### Short task
Reproduce word for word everything from the line containing "Wrap output in" down to the end of the material.

### Records for the task
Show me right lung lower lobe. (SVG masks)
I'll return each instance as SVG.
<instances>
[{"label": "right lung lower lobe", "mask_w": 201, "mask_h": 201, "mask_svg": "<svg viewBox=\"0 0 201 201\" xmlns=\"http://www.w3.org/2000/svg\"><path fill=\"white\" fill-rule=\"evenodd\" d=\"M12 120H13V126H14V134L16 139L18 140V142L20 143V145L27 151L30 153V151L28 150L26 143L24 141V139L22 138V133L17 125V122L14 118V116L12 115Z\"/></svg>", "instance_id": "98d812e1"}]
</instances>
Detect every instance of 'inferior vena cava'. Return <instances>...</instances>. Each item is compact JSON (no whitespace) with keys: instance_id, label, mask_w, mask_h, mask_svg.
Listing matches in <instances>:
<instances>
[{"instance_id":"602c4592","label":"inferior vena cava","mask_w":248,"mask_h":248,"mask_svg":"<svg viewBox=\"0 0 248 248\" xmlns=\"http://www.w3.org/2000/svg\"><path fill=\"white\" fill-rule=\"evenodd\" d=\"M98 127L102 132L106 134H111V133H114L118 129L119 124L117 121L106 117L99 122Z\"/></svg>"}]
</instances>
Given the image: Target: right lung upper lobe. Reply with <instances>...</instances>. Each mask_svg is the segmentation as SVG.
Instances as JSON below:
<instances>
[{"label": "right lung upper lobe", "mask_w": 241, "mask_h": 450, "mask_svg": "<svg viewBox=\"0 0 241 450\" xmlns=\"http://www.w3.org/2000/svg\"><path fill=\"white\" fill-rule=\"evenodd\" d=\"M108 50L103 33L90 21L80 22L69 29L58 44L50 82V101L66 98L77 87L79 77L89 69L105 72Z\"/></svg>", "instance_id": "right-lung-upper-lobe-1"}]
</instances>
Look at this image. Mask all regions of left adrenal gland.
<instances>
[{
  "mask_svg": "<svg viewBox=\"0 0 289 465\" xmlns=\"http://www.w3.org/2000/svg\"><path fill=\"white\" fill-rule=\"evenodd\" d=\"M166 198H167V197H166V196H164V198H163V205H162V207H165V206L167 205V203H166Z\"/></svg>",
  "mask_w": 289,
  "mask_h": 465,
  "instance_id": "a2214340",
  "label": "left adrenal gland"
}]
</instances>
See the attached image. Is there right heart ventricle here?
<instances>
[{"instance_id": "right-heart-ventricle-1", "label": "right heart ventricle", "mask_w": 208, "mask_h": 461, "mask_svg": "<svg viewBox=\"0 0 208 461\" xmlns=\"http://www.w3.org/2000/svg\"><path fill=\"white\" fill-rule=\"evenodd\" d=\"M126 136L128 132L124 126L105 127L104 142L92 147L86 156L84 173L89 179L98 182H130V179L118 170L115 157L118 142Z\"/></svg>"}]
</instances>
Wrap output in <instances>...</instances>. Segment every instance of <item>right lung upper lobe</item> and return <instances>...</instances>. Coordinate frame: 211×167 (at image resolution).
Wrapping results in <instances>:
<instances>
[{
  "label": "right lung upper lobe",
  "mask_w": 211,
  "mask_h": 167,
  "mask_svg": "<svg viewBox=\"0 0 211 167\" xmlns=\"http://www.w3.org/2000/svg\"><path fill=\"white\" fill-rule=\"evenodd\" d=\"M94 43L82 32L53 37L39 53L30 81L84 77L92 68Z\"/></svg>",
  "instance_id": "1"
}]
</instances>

### Result for this exercise
Wrap output in <instances>...</instances>. Segment every instance of <item>right lung upper lobe</item> and return <instances>...</instances>. Coordinate frame: 211×167 (at image resolution).
Wrapping results in <instances>:
<instances>
[{
  "label": "right lung upper lobe",
  "mask_w": 211,
  "mask_h": 167,
  "mask_svg": "<svg viewBox=\"0 0 211 167\" xmlns=\"http://www.w3.org/2000/svg\"><path fill=\"white\" fill-rule=\"evenodd\" d=\"M94 43L82 32L53 37L39 53L30 81L84 77L92 68Z\"/></svg>",
  "instance_id": "1"
}]
</instances>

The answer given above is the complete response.